De acordo com pt.wedoany.com-Recentemente, uma equipe liderada pelo pesquisador Wang Yu do Instituto de Geoquímica de Guangzhou da Academia Chinesa de Ciências, em colaboração com o professor Chen Chunfei da Universidade de Geociências da China (Wuhan), descobriu através de experimentos de alta temperatura e alta pressão que a muscovita rica em silício, amplamente distribuída nas zonas de subducção, é um "transportador" crucial que leva os halogênios para as profundezas da Terra. Os resultados relacionados foram publicados online no periódico acadêmico internacional *Science Advances* na madrugada de 2 de abril, horário de Pequim. 

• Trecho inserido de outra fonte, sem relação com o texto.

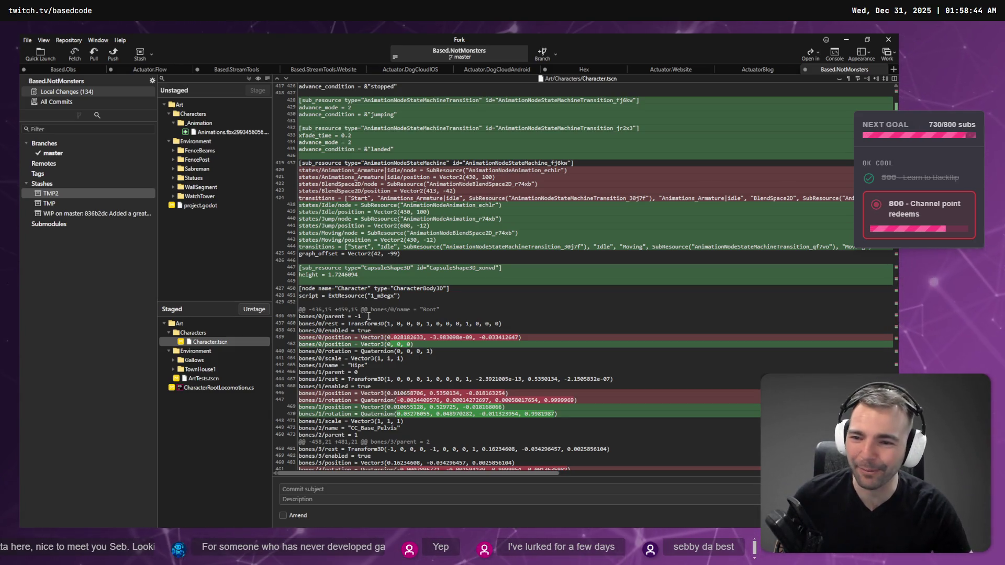
Step: Stage the project.godot change and focus the commit subject field
left_click(196, 206)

Elementos halogênios como flúor e cloro não apenas controlam a formação de recursos estratégicos como diamantes, mas também influenciam a distribuição de vulcões e terremotos, e desempenham um papel importante na evolução climática de longo prazo da Terra. De acordo com a visão geoquímica tradicional, esses elementos são perdidos em grande quantidade durante os estágios iniciais da subducção de placas, à medida que minerais hidratados se decompõem e desidratam, tornando difícil sua entrada no manto terrestre a centenas de quilômetros de profundidade. No entanto, inclusões fluidas ricas em sal de alta densidade foram descobertas em diamantes profundos de várias partes do mundo, e alguns minerais do manto também registraram fenômenos anômalos de enriquecimento de flúor. Como esses elementos, que deveriam ser "perdidos pelo caminho" em profundidades rasas, conseguem ultrapassar a barreira e chegar às profundezas da Terra, sempre foi um enigma crucial no estudo do ciclo de voláteis profundos. 
Com base em materiais simulados de crosta oceânica alterada rica em potássio, a equipe de pesquisa estudou sistematicamente a estabilidade da muscovita rica em silício e sua capacidade de transportar flúor e cloro sob condições equivalentes a profundidades de 150 a 330 km abaixo da superfície (pressão de 5 a 11 GPa) e temperaturas de 850 a 1200°C. Os resultados experimentais mostraram que a muscovita rica em silício pode permanecer estável mesmo sob condições extremas a cerca de 330 km de profundidade, o que significa que ela pode "escoltar" flúor e cloro para as profundezas da Terra, anteriormente consideradas inatingíveis.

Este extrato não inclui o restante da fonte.